In response, Alito, who exclusively uses lowercase-internet fifteen times, chides Kennedy for "musings that seem to equate the entirety of the internet with public streets and parks." He scare-quotes a reference to "a 'place' ( i.e., the internet)," and his analysis ultimately comes down to analyzing whether individual internet websites raise First Amendment concerns. The genericism of little-i internet amplifies Alito's dismissal of the Internet as a single, unified dialogue, in favor of a disaggregated internet that can be restricted or blocked in parts.

Packingham is the only Supreme Court case I find to extensively use "internet" in lowercase, but two others (the only two to use lowercase substantively, to my knowledge) are instructive.

In Ashcroft v. ACLU, Justice Kennedy, writing for the majority, struck down an anti-Internet pornography law under the First Amendment. He capitalized the word, but Justice Breyer, in dissent, saw the law as more benign, only requiring "creation of an internet screen" to filter children out. (Worth noting: Breyer was inconsistent and otherwise capitalized Internet. Also, in the final published opinion, the Government Printing Office corrected Breyer to capitalize all instances.)

In Dietz v. Bouldin, Justice Sotomayor for the majority permitted a judge to recall a jury for a do-over verdict as long as the judge considered factors like "to what extent just-dismissed jurors accessed their smartphones or the internet." Justice Thomas in dissent would have held to the traditional rule prohibiting jury recalls, especially given "today's world of cellphones, wireless Internet, and 24/7 news coverage."

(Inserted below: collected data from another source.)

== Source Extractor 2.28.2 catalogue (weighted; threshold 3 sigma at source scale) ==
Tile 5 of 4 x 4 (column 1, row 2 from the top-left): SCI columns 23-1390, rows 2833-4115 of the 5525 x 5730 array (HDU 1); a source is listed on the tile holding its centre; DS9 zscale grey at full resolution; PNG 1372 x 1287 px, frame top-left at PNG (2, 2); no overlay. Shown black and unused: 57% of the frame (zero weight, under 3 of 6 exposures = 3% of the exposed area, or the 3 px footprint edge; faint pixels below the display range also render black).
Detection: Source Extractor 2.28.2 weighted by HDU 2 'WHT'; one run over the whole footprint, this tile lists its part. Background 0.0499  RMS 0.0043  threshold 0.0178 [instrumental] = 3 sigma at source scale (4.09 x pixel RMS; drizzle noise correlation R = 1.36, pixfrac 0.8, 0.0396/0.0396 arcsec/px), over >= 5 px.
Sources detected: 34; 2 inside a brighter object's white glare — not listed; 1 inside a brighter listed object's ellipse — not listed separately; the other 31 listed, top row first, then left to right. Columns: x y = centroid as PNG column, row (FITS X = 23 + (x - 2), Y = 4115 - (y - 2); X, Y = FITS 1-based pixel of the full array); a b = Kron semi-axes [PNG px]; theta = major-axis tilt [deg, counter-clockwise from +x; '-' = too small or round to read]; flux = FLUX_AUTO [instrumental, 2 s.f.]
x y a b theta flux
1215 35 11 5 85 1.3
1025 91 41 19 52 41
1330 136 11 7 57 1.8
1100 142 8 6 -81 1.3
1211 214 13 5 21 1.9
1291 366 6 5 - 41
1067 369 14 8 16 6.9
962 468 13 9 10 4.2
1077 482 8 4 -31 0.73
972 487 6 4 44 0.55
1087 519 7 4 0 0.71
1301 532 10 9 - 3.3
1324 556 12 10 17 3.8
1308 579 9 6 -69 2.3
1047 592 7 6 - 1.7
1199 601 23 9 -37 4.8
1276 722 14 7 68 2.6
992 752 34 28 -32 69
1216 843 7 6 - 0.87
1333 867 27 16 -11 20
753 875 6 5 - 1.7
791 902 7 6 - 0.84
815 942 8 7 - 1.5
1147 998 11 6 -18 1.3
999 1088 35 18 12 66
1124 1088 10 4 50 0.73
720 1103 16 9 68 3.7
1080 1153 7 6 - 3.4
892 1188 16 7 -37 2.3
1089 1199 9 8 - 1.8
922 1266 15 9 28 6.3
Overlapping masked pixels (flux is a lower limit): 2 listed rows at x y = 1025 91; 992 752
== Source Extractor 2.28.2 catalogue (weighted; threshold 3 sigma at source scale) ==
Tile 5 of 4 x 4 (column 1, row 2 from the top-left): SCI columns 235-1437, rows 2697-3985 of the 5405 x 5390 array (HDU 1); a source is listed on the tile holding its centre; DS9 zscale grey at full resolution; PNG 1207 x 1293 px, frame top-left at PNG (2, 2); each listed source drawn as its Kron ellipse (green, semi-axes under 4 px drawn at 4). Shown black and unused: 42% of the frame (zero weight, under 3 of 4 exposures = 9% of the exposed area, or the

These opinions are at least consistent with "Internet-as-place, internet-as-generic": one who views the internet as a branching roadway rather than a unified conversation would be more likely to approve of "internet screens" to block paths to pornography, and would have less fear of jurors being tainted by online conversations about a case.

Of course, the capitalization discrepancy in the Packingham opinions and others may be due instead to the personal styles of the justices or their clerks (though Alito has capitalized before), or may simply be a fluke of drafting (though Alito's usage certainly seems intentional). But the differing conceptions of the Internet, suggested by capitalization and confirmed by the justices' reasoning, have great importance for future cases.

Several experts have noted that Packingham's broad statements on the importance of Internet access could affect cases on whether Internet service providers must terminate service due to copyright infringement. And Carpenter v. United States, in which the Supreme Court will decide whether cell phone location data collection violates the Fourth Amendment, could turn on how essential mobile Internet access has become today. These cases may very well depend on whether the justices see the Internet as "the modern public square," as Kennedy said in Packingham, or merely as a "tool" according to Alito.

For me, I prefer the Internet as the modern public square. Certainly there are awful and divisive words said online. But still, I prefer that global, unbroken conversation; that single place that allows us to speak to unseen multitudes and hear from diverse and unexpected corners; that technology made world-changing through its quintessential feature, the hyperlink, that can connect anything with anything else—that unified vision represented by a capital-I Internet. Given the Packingham decision, it seems that a majority of sitting Supreme Court justices prefer that vision too.